I can’t believe I’m about to agree with a decision taken by SABC bosses.
Wait! Before you turn the page violently in disgust, let me explain!
As a journalist, I have thought about this issue of violence on TV for many, many years.
I wasn’t ready to write about it just yet, but now that the SABC has decided to ban protest violence from its channels, I reckon a deeper perspective is necessary.
The public broadcaster will no longer be showing images of people burning down schools, colleges and government buildings. I am not a fan of the SABC’s new boss Hlaudi Motsoeneng, but I think he may just have a point when he says the SABC “…will not help these individuals push their agenda that seeks media attention.”
There’s an old saying that violence begets violence and I think that also means that by showing violence on TV, we are teaching others that showing dissatisfaction violently is OK.
If you pay close attention to the news, then you will notice how violence happens in groups. You’ll hear about a violent protest somewhere and then suddenly you’ll hear about many more, one after the other. Or there’ll be a child rape, which is suddenly followed by another, then another. And we then wonder what’s going on!
Well, those of us who think about the psychology of mass communication very deeply, believe that news stories don’t merely report on events, but unintentionally also encourage them.
In other words, when someone who is already a little sick in the head hears a story about a child having been raped, then he may feel that it’s OK for him to also do it. And trust me, there are many sick people among us. I believe the same goes for good-for-nothing people who want to get their names and pictures into the newspapers and onto TV.

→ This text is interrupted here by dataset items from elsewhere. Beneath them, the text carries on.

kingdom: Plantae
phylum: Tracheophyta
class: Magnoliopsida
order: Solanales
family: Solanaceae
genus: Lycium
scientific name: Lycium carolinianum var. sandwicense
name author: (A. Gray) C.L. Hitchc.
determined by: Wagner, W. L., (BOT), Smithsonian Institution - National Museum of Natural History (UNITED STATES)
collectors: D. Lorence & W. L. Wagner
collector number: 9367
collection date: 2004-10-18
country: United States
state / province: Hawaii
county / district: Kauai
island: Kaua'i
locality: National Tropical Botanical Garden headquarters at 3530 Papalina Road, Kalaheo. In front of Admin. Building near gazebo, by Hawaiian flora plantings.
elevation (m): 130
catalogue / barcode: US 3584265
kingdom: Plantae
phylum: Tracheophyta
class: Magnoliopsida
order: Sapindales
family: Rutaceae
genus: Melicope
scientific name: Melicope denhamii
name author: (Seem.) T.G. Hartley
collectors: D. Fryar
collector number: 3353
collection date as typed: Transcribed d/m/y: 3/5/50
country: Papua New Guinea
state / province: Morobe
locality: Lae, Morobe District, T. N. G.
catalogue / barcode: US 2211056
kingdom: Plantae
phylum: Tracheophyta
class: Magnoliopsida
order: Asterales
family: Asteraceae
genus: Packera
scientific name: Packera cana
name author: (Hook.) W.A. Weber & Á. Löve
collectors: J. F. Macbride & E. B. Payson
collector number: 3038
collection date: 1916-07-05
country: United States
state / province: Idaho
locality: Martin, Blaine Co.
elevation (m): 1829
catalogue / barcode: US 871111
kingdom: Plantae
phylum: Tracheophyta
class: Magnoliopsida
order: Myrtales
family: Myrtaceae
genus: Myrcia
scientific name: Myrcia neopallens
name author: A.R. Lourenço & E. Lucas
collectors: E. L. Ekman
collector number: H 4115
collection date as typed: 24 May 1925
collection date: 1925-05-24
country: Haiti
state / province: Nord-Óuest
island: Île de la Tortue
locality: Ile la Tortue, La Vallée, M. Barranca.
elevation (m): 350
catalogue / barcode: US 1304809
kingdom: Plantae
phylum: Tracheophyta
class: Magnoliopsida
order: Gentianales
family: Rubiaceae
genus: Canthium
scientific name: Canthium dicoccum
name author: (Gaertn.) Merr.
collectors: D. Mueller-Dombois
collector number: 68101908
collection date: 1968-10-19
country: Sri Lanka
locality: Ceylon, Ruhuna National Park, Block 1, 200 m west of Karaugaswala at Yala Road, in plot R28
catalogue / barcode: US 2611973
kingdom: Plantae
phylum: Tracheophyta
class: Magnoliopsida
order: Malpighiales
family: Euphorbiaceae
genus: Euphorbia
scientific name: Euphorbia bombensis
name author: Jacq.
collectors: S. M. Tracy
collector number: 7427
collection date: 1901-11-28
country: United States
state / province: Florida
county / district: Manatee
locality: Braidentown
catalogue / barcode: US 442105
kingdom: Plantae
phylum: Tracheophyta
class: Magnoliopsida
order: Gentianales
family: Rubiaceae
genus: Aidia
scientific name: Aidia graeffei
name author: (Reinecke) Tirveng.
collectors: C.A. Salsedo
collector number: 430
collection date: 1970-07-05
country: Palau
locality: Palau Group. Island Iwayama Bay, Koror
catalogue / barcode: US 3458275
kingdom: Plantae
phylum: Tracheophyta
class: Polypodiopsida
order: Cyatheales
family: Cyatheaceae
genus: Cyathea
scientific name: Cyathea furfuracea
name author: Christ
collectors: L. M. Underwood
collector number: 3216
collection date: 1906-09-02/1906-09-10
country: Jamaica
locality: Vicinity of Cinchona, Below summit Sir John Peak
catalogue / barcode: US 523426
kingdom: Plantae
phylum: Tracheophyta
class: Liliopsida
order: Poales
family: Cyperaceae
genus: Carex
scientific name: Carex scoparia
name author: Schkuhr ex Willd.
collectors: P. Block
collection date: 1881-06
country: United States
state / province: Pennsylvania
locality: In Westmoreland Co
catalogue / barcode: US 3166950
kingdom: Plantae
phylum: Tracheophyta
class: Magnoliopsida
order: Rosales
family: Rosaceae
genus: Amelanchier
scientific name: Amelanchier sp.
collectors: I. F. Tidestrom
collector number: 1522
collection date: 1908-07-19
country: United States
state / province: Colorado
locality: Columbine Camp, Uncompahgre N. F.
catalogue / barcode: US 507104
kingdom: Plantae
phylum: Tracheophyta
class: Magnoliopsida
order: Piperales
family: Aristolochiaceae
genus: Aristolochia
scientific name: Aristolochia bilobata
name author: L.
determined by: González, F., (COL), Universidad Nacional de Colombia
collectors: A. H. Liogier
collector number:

Even Facebook realised this last week, when it reconsidered a decision to allow a video of a woman being beheaded in Mexico. Facebook withdraw the decision and banned the gory video. It’s always tough to decide between telling the whole true story for public interests, and glorifying violence.
What all of this also means is that the opposite is also true.
If the SABC shows more examples of love, reason, compassion and peacefulness, then there should be more of it in society. But this doesn’t mean those nasty things disappear in real life. And that’s ultimately the problem and the concern from journalists and those who criticise the SABC’s decision. By not showing us the truth, the SABC may be creating the illusion of a utopia, when we are in fact at the edge of civil war.
But I do believe that most people who perpetrate violence, do so especially when there’s a TV camera around and there’s a chance they will be on TV tonight. Remove that incentive and we should see less violence in society.
Of course this is an isolated argument that does not consider all the other factors behind violence. The biggest reason will always be disempowerment, but I believe this is one of the contributing factors that we can tackle with relative ease.
Besides, destroying government property is stupidly short-sighted. As Motsoeneng says: “… protest peacefully without destroying the very same institutions that are needed to restore dignity.”